Benzopyrenes, including flavonoids and coumarin, have become a useful adjuvant in other countries but are currently not available for clinical use in the United States. These drugs bind to accumulated interstitial proteins, inducing macrophage phagocytosis and proteolysis. The resulting protein fragments pass more readily into the venous capillaries and are removed by the vascular system.

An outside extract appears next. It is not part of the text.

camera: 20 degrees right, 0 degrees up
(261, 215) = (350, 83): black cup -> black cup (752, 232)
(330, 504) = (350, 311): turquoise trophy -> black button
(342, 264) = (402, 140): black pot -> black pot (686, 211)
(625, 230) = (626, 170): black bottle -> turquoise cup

Surgical therapy: Surgical treatment is palliative, not curative, and it does not obviate the need for continued medical therapy. Moreover, it is rarely indicated as the primary treatment modality. Rather, reserve surgical treatment for those who do not improve with conservative measures or in cases where the extremity is so large that it impairs daily activities and prevents successful conservative management. The goals of surgical therapy are volume reduction to improve function, facilitation of conservative therapy, and prevention of complications. A myriad of surgical procedures have been advocated, reflecting a lack of clear superiority of one procedure over the others. In general, surgical procedures are classified as physiologic or excisional.
Physiologic procedures attempt to improve lymphatic drainage. Multiple techniques have been described, including omental transposition, buried dermal flaps, enteromesenteric bridging, lymphangioplasty, and microvascular lympholymphatic or lymphovenous anastomoses. None of these techniques has clearly documented favorable long-term results. Further evaluation is necessary. Moreover, many of theses physiologic techniques also include an excisional component, making it difficult to distinguish the two approaches.
Excisional techniques remove the affected tissues, thus reducing the lymphedema load. Some authors advocate suction-assisted removal of subcutaneous tissues, but this technique is difficult because of the extensive subcutaneous fibrosis that is present. Additionally, this approach does not reduce the skin envelope, and the lymphedema often rapidly recurs. Suction-assisted removal of subcutaneous tissue followed by excision of the excess skin envelope has no clear advantage over direct excisional techniques alone.
The Charles procedure is another quite radical excisional technique. This procedure involves the total excision of all skin and subcutaneous tissue from the affected extremity. The underlying fascia is then grafted, using the skin that has been excised. This technique is extreme and is reserved for only the most severe cases. Complications include ulceration, hyperkeratosis, keloid formation, hyperpigmentation, weeping dermatitis, and severe cosmetic deformity.
Staged excision has become the option of choice for many authors and is described in greater detail. This procedure involves removing only a portion of skin and subcutaneous tissue, followed by primary closure. After approximately 3 months, the procedure is repeated on a different area of the extremity. This procedure is safe, reliable, and demonstrates the most consistent improvement with the lowest incidence of complications.